Cette recension est issue de Politique étrangère (4/2013). Yves Gounin propose une analyse de l’ouvrage de Maxime Lefebvre – La construction de l’Europe et l’avenir des nations (Paris, Armand Colin, 2013, 208 pages).

9782200286330-VAux États-Unis, franchir les revolvings doors qui séparent la politique du monde de la recherche est monnaie courante. Ce genre de parcours est beaucoup moins fréquent en France. Quelques chercheurs sont devenus diplomates ; quelques rares diplomates ont abandonné le Quai d’Orsay pour la recherche. Mais dans un cas comme dans l’autre, ces changements d’état s’effectuent d’ordinaire sans espoir de retour. Maxime Lefebvre a réussi à concilier une carrière de diplomate (il est aujourd’hui représentant permanent de la France auprès de l’Organisation pour la sécurité et la coopération en Europe [OSCE]) et d’universitaire (avant son départ pour Vienne, il était professeur à Sciences Po).

En février 2012, il a soutenu une thèse de doctorat en science politique sur travaux dont il publie une version remaniée. La position qu’il y défend est d’une grande clarté : la construction européenne ne se fera pas contre mais avec les nations. Si l’on regarde vers le passé, elle ne peut être comprise sans qu’on prenne en compte leur diversité et leurs identités : le jacobinisme français, le Sonderweg allemand, l’insularité britannique… Regardant vers l’avenir, elle ne peut conduire, du moins à courte échéance, à la réalisation d’un vaste ensemble fédéral mais plutôt, comme l’avait prophétisé Jacques Delors, à une « fédération d’États-nations », combinant « un véritable lien fédéral et l’existence de nations restées distinctes ».

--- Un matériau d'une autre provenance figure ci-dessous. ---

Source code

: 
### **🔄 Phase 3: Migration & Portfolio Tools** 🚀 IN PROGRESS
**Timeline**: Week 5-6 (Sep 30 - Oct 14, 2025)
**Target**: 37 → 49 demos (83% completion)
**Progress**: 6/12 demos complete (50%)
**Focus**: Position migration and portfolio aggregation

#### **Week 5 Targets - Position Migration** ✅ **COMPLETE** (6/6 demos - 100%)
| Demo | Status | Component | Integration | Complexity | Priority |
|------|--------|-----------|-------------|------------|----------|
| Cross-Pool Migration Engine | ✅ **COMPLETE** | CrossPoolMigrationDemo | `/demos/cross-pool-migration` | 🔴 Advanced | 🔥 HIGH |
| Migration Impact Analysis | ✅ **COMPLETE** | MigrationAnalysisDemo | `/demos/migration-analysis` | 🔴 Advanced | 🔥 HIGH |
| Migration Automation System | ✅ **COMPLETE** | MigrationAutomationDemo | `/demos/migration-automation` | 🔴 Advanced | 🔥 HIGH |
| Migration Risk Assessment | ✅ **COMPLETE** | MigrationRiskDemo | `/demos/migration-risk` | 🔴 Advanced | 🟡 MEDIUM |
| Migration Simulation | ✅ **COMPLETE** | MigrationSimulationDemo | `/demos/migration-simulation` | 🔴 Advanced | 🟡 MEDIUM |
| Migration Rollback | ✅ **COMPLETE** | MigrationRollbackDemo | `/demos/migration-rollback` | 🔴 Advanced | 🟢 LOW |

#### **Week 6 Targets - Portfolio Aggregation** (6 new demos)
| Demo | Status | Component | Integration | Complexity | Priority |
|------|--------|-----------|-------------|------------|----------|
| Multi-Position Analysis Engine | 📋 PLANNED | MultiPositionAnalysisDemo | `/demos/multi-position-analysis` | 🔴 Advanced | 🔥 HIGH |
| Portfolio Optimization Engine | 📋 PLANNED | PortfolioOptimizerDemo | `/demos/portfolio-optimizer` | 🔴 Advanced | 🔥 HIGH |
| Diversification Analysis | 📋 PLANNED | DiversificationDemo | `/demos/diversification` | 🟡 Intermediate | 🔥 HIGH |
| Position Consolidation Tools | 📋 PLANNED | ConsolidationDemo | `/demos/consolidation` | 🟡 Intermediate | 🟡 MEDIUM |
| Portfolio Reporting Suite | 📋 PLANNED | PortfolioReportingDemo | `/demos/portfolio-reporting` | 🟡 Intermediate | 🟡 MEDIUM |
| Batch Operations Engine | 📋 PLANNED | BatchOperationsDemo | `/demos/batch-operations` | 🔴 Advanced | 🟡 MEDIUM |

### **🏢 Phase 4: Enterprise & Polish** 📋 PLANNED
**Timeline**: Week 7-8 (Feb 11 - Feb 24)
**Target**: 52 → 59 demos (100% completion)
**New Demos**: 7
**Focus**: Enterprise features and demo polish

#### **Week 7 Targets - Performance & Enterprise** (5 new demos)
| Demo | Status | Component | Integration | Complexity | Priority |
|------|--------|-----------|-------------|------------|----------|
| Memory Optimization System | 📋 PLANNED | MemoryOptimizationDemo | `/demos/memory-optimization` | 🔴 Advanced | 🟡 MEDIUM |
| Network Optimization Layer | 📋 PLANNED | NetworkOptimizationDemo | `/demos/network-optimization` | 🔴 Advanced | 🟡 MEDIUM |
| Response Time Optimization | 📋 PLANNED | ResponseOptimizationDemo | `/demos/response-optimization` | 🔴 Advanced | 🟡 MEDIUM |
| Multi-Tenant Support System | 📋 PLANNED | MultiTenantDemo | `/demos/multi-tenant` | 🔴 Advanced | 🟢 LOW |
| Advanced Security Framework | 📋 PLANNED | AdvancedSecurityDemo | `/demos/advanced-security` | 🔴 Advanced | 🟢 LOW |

Maxime Lefebvre revisite ainsi les principaux champs de la construction européenne à travers le prisme des intérêts nationaux.

L’organisation institutionnelle ? Les pays à gouvernement fort (France, Royaume-Uni, Espagne) ont toujours préféré l’approche intergouvernementale alors que, pour les pays fédéraux et régionalisés (Allemagne, Italie), « l’Europe est une superstructure plus naturelle que pour les nations française, britannique ou espagnole ».

L’élargissement ? Pour la France, qui redoute la dilution de son influence et le déplacement à l’est, voire au sud-est, du barycentre européen, c’est un tabou. Pour l’Allemagne, qui a pu voir dans la chute du Mur l’espoir de renaissance d’une Mitteleuropa qu’elle aurait vocation à dominer, c’est au contraire une opportunité – même si les positions de Berlin et de Paris se rejoignent désormais sur la Turquie.

Le rapport à l’économie ? Les pays riches de l’Europe du Nord renâclent de plus en plus à assumer les errements budgétaires des pays « du Club Med »…

La politique extérieure ? France et Royaume-Uni ont tous deux des traditions de grande puissance mondiale. Les autres pays de l’Union n’ont pas la même ambition. Ces divergences expliquent la difficulté à faire émerger une politique de sécurité et de défense commune.

Maxime Lefebvre n’est pas un souverainiste qui, vent debout contre l’Europe de Bruxelles, entend s’opposer à la construction européenne. Son ambition est à la fois plus modeste et plus réaliste. En replaçant systématiquement l’analyse dans le temps long et dans l’anthropologie (cf. l’approche d’Emmanuel Todd à partir des systèmes familiaux), il entend éclairer la diversité des réflexes nationaux dans le jeu européen. Et souligner, avec Vivien Schmidt – qui a présidé son jury de thèse –, un paradoxe : les nations n’ont plus que la politique sans les politiques (politics without policies) tandis que l’Union fait désormais les politiques sans la politique (policies without politics).